[Page images and extracted text]
---------------
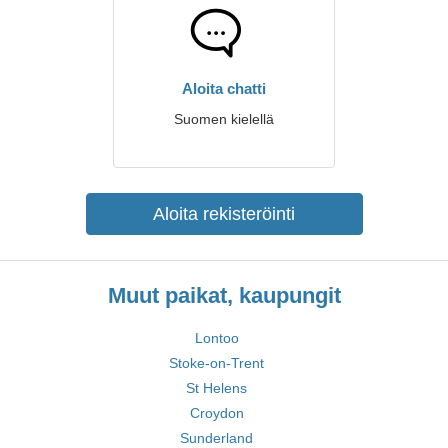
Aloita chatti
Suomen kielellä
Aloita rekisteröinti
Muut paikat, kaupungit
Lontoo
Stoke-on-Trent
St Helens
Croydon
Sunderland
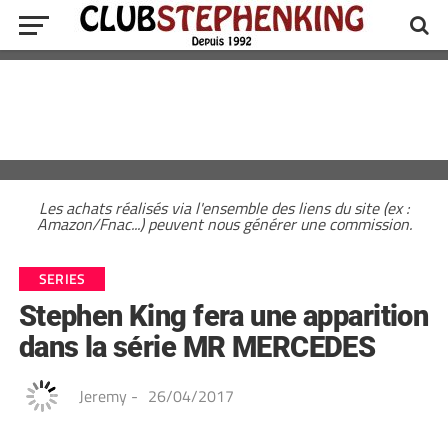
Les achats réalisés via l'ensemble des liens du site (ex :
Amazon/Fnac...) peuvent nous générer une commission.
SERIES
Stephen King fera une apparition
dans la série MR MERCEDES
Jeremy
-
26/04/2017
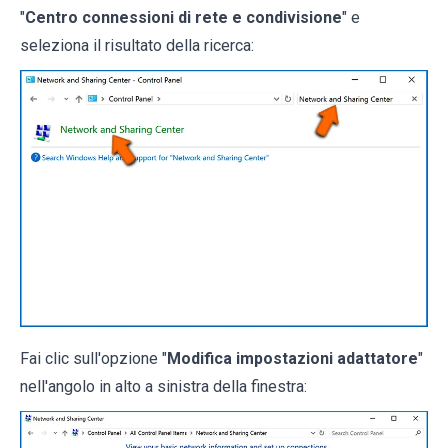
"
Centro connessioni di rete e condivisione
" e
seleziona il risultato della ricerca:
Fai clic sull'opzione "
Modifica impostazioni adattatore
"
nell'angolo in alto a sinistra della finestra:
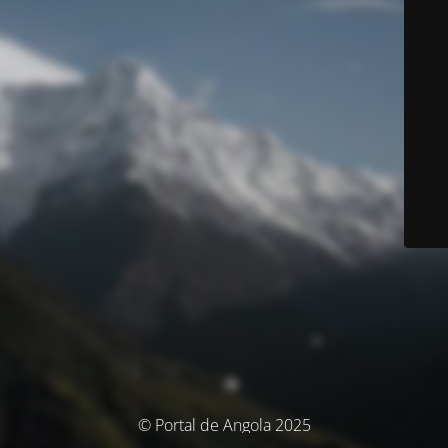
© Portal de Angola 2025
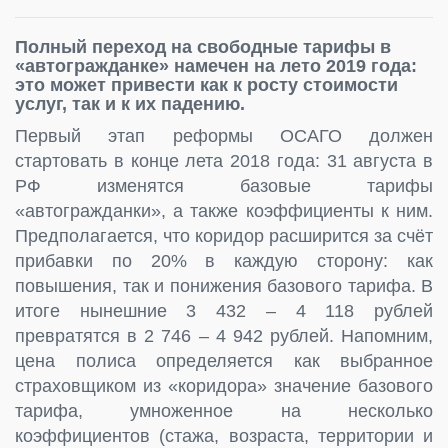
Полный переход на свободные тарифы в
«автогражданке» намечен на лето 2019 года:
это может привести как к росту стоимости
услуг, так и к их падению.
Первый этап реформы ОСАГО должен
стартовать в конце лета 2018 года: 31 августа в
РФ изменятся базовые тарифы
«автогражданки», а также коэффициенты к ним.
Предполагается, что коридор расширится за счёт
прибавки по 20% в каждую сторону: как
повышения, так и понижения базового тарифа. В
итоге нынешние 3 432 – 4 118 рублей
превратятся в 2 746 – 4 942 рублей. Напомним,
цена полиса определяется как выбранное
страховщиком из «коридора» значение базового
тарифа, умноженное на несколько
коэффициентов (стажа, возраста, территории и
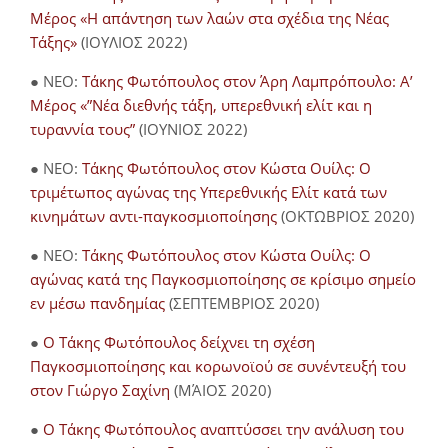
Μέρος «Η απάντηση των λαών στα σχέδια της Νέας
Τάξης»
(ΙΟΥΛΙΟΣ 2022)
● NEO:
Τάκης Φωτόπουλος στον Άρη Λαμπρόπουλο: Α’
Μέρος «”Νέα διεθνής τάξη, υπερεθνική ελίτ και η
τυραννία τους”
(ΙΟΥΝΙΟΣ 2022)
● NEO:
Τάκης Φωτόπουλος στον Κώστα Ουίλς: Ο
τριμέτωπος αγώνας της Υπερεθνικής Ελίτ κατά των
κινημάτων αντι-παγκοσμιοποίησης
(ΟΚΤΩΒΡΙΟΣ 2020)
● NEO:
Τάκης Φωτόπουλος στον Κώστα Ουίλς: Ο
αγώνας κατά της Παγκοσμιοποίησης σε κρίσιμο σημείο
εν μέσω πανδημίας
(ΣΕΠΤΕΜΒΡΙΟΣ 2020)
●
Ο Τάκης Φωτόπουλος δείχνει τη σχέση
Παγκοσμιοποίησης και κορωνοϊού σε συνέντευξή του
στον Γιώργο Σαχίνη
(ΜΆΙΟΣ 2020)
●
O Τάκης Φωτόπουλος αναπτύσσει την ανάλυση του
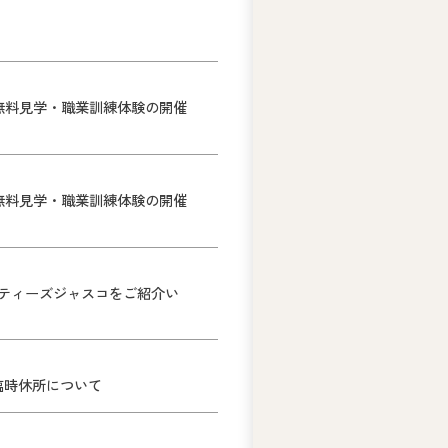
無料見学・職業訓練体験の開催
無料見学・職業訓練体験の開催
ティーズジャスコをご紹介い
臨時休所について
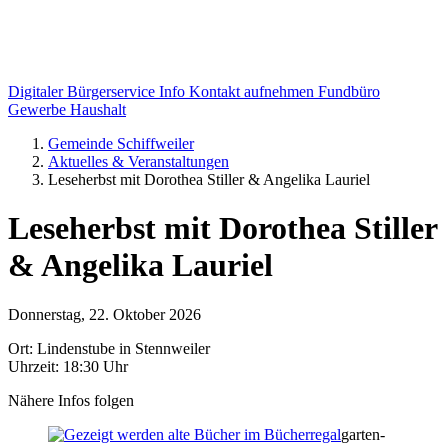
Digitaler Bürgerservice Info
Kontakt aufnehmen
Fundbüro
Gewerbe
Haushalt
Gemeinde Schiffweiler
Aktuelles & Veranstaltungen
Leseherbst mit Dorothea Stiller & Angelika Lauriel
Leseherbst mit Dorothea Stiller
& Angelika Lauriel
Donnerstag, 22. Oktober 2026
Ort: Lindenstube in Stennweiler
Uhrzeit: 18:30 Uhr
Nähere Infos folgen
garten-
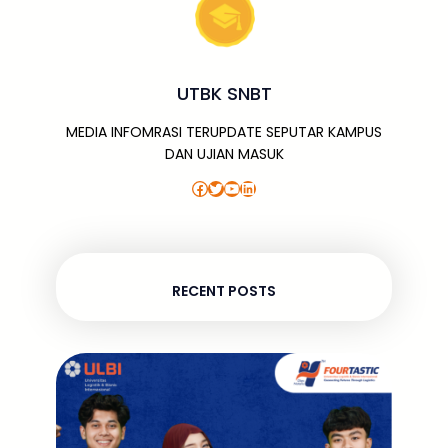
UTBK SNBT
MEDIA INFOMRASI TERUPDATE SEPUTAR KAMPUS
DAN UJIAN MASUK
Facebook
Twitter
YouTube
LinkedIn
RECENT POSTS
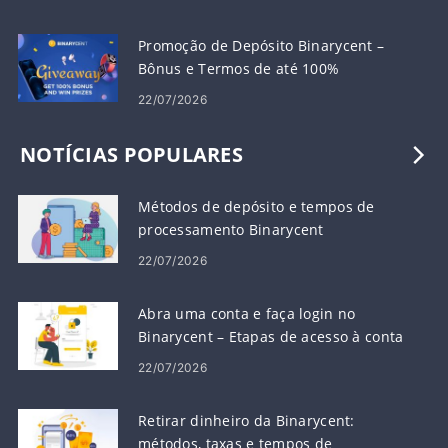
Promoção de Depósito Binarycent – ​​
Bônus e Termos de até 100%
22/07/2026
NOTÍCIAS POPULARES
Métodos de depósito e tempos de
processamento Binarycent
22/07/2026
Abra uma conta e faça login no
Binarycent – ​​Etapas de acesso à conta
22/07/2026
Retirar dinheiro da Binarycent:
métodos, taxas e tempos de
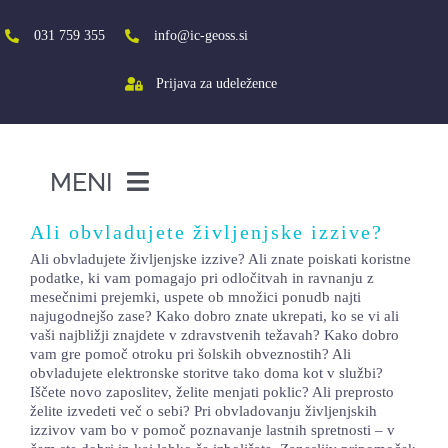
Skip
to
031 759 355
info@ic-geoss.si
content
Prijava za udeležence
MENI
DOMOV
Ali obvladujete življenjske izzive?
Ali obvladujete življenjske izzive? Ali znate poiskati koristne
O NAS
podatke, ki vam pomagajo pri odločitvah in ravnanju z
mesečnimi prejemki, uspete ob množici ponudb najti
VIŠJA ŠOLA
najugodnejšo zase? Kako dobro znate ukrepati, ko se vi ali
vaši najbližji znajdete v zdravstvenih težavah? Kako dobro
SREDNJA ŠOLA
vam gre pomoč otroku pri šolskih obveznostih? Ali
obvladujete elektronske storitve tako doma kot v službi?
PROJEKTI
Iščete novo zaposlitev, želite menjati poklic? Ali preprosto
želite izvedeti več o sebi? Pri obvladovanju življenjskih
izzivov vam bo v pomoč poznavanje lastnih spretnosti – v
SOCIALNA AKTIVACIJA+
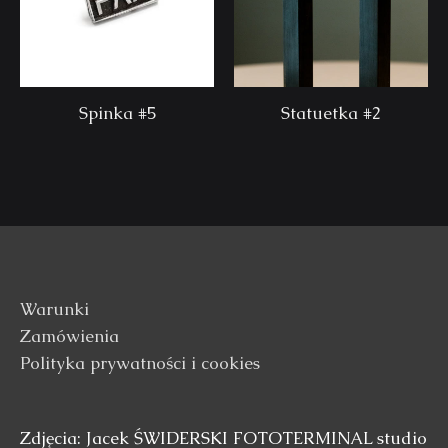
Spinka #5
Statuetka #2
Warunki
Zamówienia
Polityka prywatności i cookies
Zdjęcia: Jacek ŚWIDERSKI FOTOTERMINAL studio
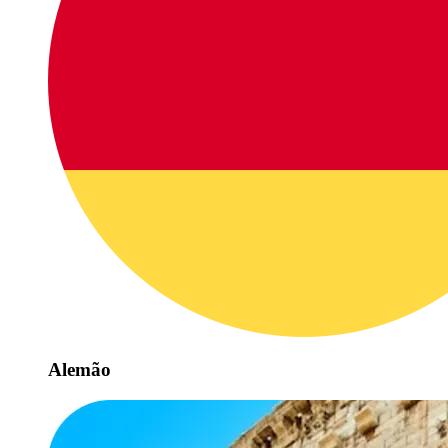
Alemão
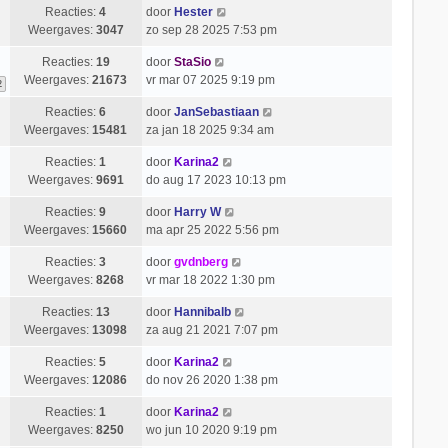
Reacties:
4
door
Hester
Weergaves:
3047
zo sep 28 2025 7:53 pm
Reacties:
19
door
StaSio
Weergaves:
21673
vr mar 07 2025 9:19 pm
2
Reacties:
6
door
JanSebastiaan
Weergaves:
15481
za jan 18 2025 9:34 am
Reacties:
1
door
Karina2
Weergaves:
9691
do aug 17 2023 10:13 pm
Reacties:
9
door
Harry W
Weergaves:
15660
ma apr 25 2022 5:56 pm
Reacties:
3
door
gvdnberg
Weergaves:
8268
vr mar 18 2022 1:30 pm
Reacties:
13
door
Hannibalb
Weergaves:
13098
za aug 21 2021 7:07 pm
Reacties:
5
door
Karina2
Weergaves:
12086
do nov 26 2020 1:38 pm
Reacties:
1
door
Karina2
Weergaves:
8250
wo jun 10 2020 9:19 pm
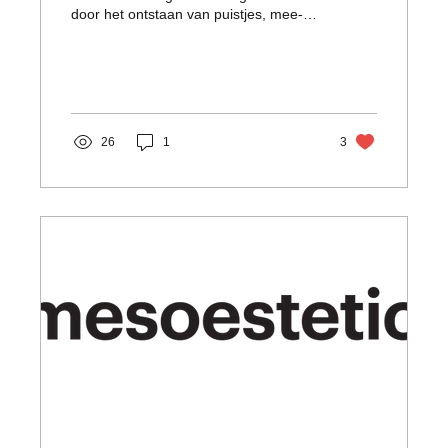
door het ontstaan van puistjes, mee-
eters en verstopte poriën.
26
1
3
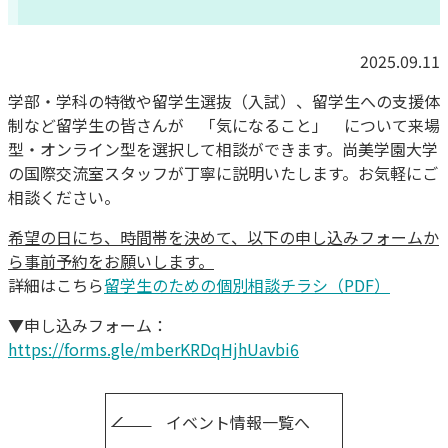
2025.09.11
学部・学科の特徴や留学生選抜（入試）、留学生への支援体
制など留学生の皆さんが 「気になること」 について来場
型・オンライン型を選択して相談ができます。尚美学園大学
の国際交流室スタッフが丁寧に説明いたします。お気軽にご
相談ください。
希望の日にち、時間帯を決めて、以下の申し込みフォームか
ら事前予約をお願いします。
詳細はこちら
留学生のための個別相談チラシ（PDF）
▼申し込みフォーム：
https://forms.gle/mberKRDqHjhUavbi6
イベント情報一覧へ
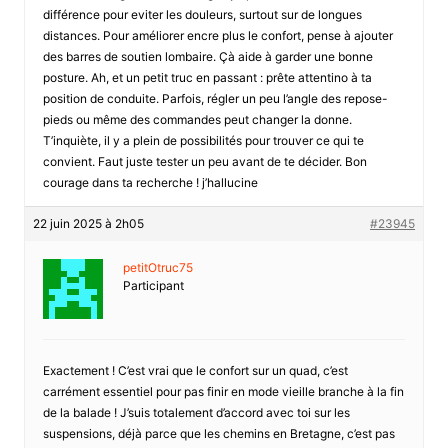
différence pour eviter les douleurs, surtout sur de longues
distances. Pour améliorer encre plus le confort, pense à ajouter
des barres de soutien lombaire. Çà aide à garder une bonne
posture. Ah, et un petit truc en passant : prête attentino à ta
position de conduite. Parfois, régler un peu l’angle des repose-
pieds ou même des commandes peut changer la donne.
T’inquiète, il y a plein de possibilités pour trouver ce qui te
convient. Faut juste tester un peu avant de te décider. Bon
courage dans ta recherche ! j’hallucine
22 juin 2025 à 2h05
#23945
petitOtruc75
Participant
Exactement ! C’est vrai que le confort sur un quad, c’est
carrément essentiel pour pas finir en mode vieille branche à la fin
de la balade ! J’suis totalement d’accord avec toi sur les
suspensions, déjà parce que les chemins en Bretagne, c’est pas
---------------
All of the records need repeating exactly, except for the pictures.

Aloita chatti
Suomen kielellä
Aloita rekisteröinti
Muut paikat, kaupungit
Lontoo
Stoke-on-Trent
St Helens
Croydon
Sunderland
Les achats réalisés via l'ensemble des liens du site (ex :
Amazon/Fnac...) peuvent nous générer une commission.
SERIES
Stephen King fera une apparition
dans la série MR MERCEDES
Jeremy
-
26/04/2017
"
Centro connessioni di rete e condivisione
" e
seleziona il risultato della ricerca:
Fai clic sull'opzione "
Modifica impostazioni adattatore
"
nell'angolo in alto a sinistra della finestra:
© Portal de Angola 2025
Полный переход на свободные тарифы в
«автогражданке» намечен на лето 2019 года:
это может привести как к росту стоимости
услуг, так и к их падению.
Первый этап реформы ОСАГО должен
стартовать в конце лета 2018 года: 31 августа в
РФ изменятся базовые тарифы
«автогражданки», а также коэффициенты к ним.
Предполагается, что коридор расширится за счёт
прибавки по 20% в каждую сторону: как
повышения, так и понижения базового тарифа. В
итоге нынешние 3 432 – 4 118 рублей
превратятся в 2 746 – 4 942 рублей. Напомним,
цена полиса определяется как выбранное
страховщиком из «коридора» значение базового
тарифа, умноженное на несколько
коэффициентов (стажа, возраста, территории и
Μέρος «Η απάντηση των λαών στα σχέδια της Νέας
Τάξης»
(ΙΟΥΛΙΟΣ 2022)
● NEO:
Τάκης Φωτόπουλος στον Άρη Λαμπρόπουλο: Α’
Μέρος «”Νέα διεθνής τάξη, υπερεθνική ελίτ και η
τυραννία τους”
(ΙΟΥΝΙΟΣ 2022)
● NEO:
Τάκης Φωτόπουλος στον Κώστα Ουίλς: Ο
τριμέτωπος αγώνας της Υπερεθνικής Ελίτ κατά των
κινημάτων αντι-παγκοσμιοποίησης
(ΟΚΤΩΒΡΙΟΣ 2020)
● NEO:
Τάκης Φωτόπουλος στον Κώστα Ουίλς: Ο
αγώνας κατά της Παγκοσμιοποίησης σε κρίσιμο σημείο
εν μέσω πανδημίας
(ΣΕΠΤΕΜΒΡΙΟΣ 2020)
●
Ο Τάκης Φωτόπουλος δείχνει τη σχέση
Παγκοσμιοποίησης και κορωνοϊού σε συνέντευξή του
στον Γιώργο Σαχίνη
(ΜΆΙΟΣ 2020)
●
O Τάκης Φωτόπουλος αναπτύσσει την ανάλυση του
無料見学・職業訓練体験の開催
無料見学・職業訓練体験の開催
ティーズジャスコをご紹介い
臨時休所について
Digitaler Bürgerservice Info
Kontakt aufnehmen
Fundbüro
Gewerbe
Haushalt
Gemeinde Schiffweiler
Aktuelles & Veranstaltungen
Leseherbst mit Dorothea Stiller & Angelika Lauriel
Leseherbst mit Dorothea Stiller
& Angelika Lauriel
Donnerstag, 22. Oktober 2026
Ort: Lindenstube in Stennweiler
Uhrzeit: 18:30 Uhr
Nähere Infos folgen
garten-
UTBK SNBT
MEDIA INFOMRASI TERUPDATE SEPUTAR KAMPUS
DAN UJIAN MASUK
Facebook
Twitter
YouTube
LinkedIn
RECENT POSTS
Promoção de Depósito Binarycent – ​​
Bônus e Termos de até 100%
22/07/2026
NOTÍCIAS POPULARES
Métodos de depósito e tempos de
processamento Binarycent
22/07/2026
Abra uma conta e faça login no
Binarycent – ​​Etapas de acesso à conta
22/07/2026
Retirar dinheiro da Binarycent:
métodos, taxas e tempos de
Skip
to
031 759 355
info@ic-geoss.si
content
Prijava za udeležence
MENI
DOMOV
Ali obvladujete življenjske izzive?
Ali obvladujete življenjske izzive? Ali znate poiskati koristne
O NAS
podatke, ki vam pomagajo pri odločitvah in ravnanju z
mesečnimi prejemki, uspete ob množici ponudb najti
VIŠJA ŠOLA
najugodnejšo zase? Kako dobro znate ukrepati, ko se vi ali
vaši najbližji znajdete v zdravstvenih težavah? Kako dobro
SREDNJA ŠOLA
vam gre pomoč otroku pri šolskih obveznostih? Ali
obvladujete elektronske storitve tako doma kot v službi?
PROJEKTI
Iščete novo zaposlitev, želite menjati poklic? Ali preprosto
želite izvedeti več o sebi? Pri obvladovanju življenjskih
izzivov vam bo v pomoč poznavanje lastnih spretnosti – v
SOCIALNA AKTIVACIJA+
Spinka #5
Statuetka #2
Warunki
Zamówienia
Polityka prywatności i cookies
Zdjęcia: Jacek ŚWIDERSKI FOTOTERMINAL studio
Alemão
Reacties:
4
door
Hester
Weergaves:
3047
zo sep 28 2025 7:53 pm
Reacties:
19
door
StaSio
Weergaves:
21673
vr mar 07 2025 9:19 pm
2
Reacties:
6
door
JanSebastiaan
Weergaves:
15481
za jan 18 2025 9:34 am
Reacties:
1
door
Karina2
Weergaves:
9691
do aug 17 2023 10:13 pm
Reacties:
9
door
Harry W
Weergaves:
15660
ma apr 25 2022 5:56 pm
Reacties:
3
door
gvdnberg
Weergaves:
8268
vr mar 18 2022 1:30 pm
Reacties:
13
door
Hannibalb
Weergaves:
13098
za aug 21 2021 7:07 pm
Reacties:
5
door
Karina2
Weergaves:
12086
do nov 26 2020 1:38 pm
Reacties:
1
door
Karina2
Weergaves:
8250
wo jun 10 2020 9:19 pm
door het ontstaan van puistjes, mee-
eters en verstopte poriën.
26
1
3
2025.09.11
学部・学科の特徴や留学生選抜（入試）、留学生への支援体
制など留学生の皆さんが 「気になること」 について来場
型・オンライン型を選択して相談ができます。尚美学園大学
の国際交流室スタッフが丁寧に説明いたします。お気軽にご
相談ください。
希望の日にち、時間帯を決めて、以下の申し込みフォームか
ら事前予約をお願いします。
詳細はこちら
留学生のための個別相談チラシ（PDF）
▼申し込みフォーム：
https://forms.gle/mberKRDqHjhUavbi6
イベント情報一覧へ
différence pour eviter les douleurs, surtout sur de longues
distances. Pour améliorer encre plus le confort, pense à ajouter
des barres de soutien lombaire. Çà aide à garder une bonne
posture. Ah, et un petit truc en passant : prête attentino à ta
position de conduite. Parfois, régler un peu l’angle des repose-
pieds ou même des commandes peut changer la donne.
T’inquiète, il y a plein de possibilités pour trouver ce qui te
convient. Faut juste tester un peu avant de te décider. Bon
courage dans ta recherche ! j’hallucine
22 juin 2025 à 2h05
#23945
petitOtruc75
Participant
Exactement ! C’est vrai que le confort sur un quad, c’est
carrément essentiel pour pas finir en mode vieille branche à la fin
de la balade ! J’suis totalement d’accord avec toi sur les
suspensions, déjà parce que les chemins en Bretagne, c’est pas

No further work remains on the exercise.